-- MATERIAL FOR THE TASK follows --

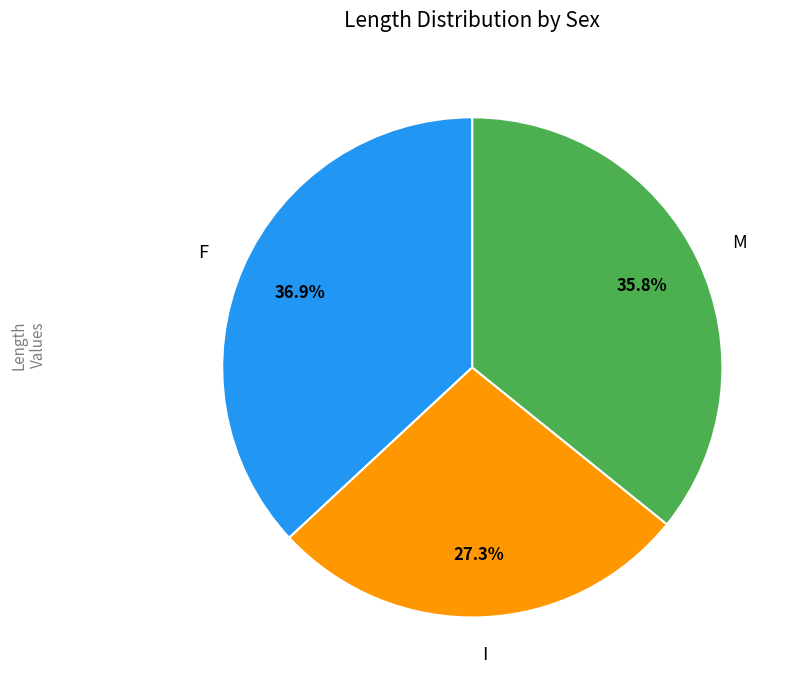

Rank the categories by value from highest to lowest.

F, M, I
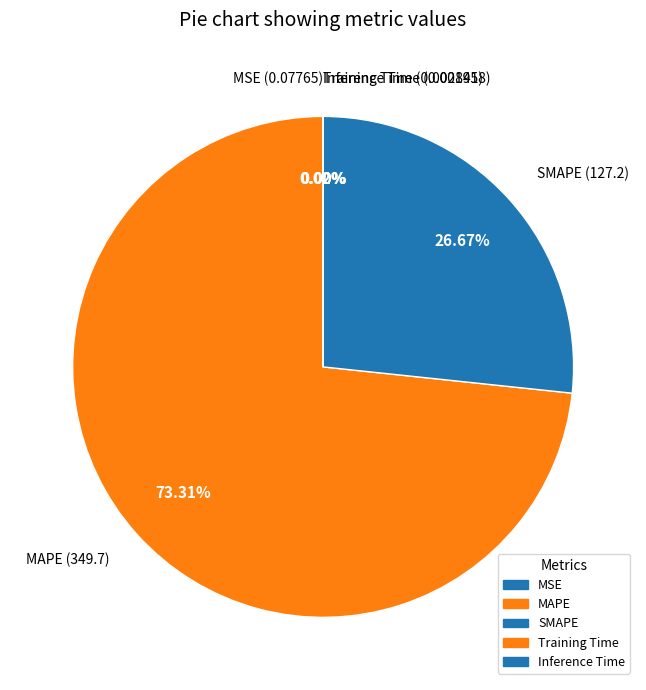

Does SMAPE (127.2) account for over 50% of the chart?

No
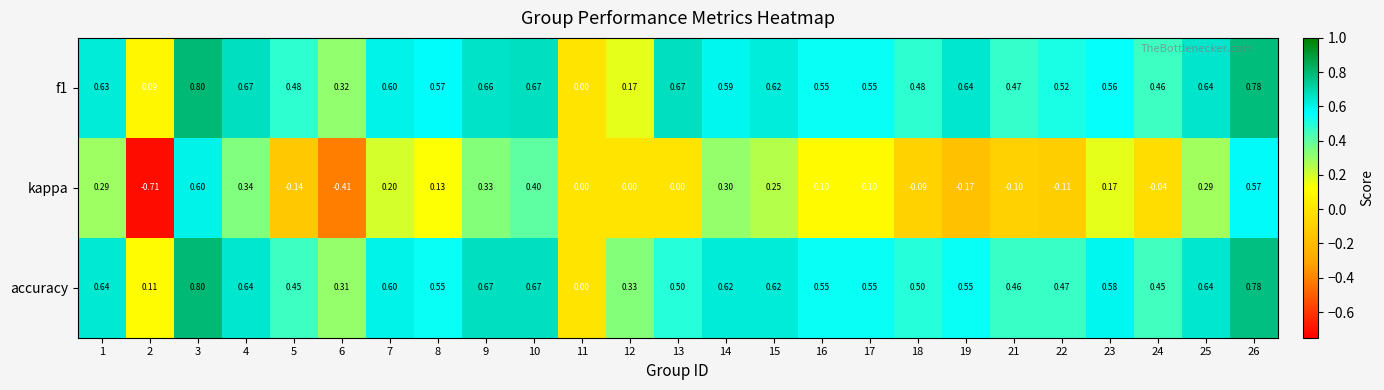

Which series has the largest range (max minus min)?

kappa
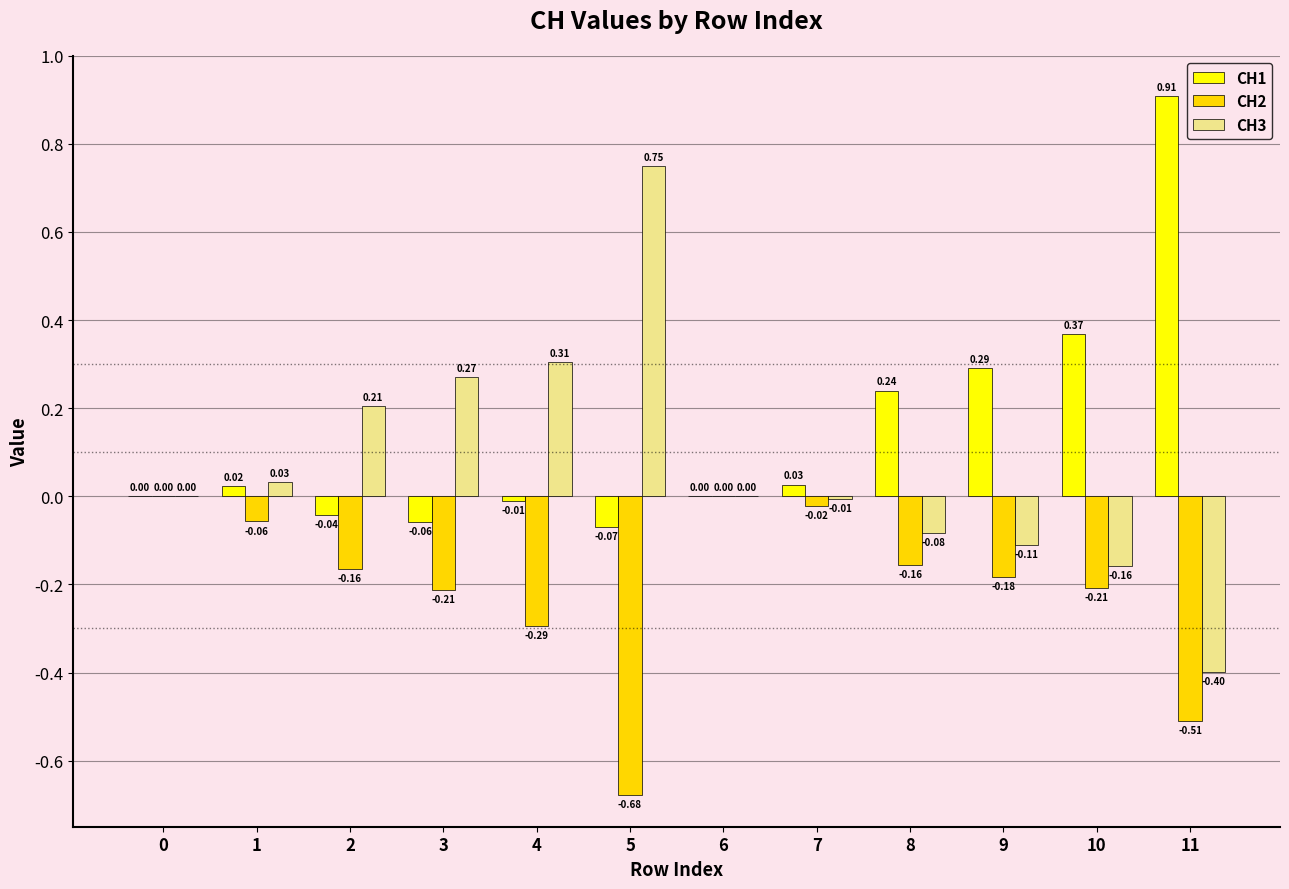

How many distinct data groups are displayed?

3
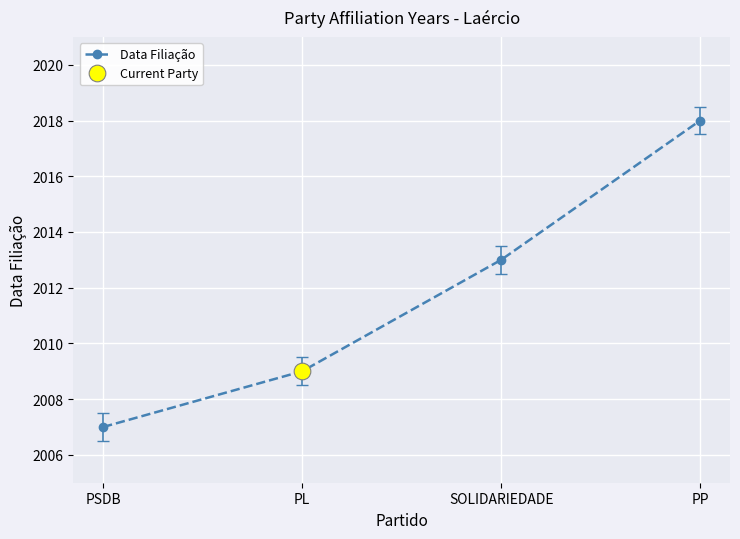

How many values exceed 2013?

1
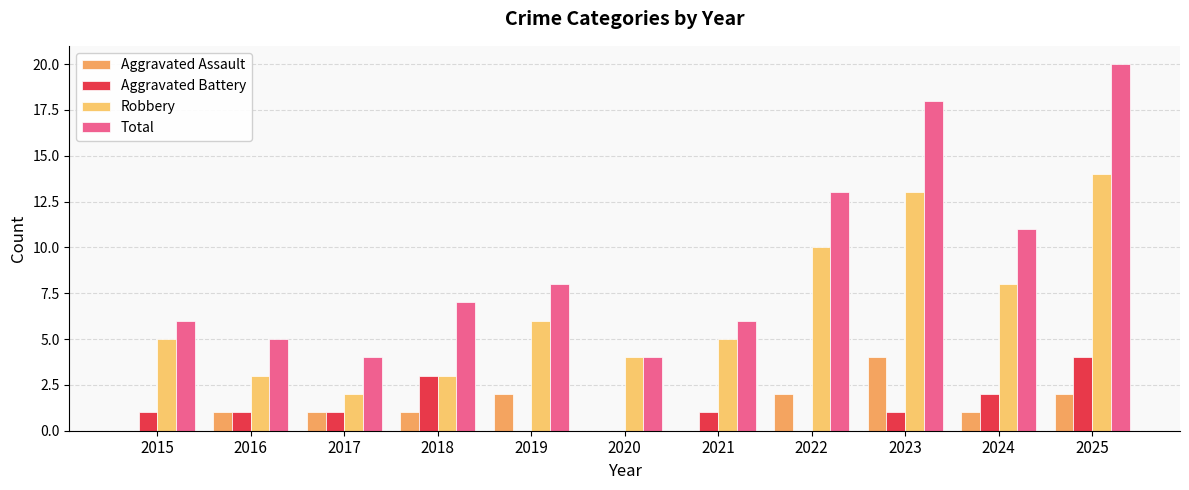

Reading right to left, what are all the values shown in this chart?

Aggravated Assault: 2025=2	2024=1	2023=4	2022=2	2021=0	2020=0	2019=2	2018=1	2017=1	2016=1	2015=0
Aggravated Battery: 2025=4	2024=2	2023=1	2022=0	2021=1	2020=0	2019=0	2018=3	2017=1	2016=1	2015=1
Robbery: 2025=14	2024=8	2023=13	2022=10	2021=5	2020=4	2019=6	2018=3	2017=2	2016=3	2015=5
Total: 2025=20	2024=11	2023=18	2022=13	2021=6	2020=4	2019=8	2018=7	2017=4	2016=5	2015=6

-- MATERIAL FOR THE TASK concluded --

§ **WORK INSTRUCTIONS**: Pick out each line in the data above that contains the word "chart", matching case exactly.

§ **OUTPUT FOR THIS EXERCISE**:
Does SMAPE (127.2) account for over 50% of the chart?
Reading right to left, what are all the values shown in this chart?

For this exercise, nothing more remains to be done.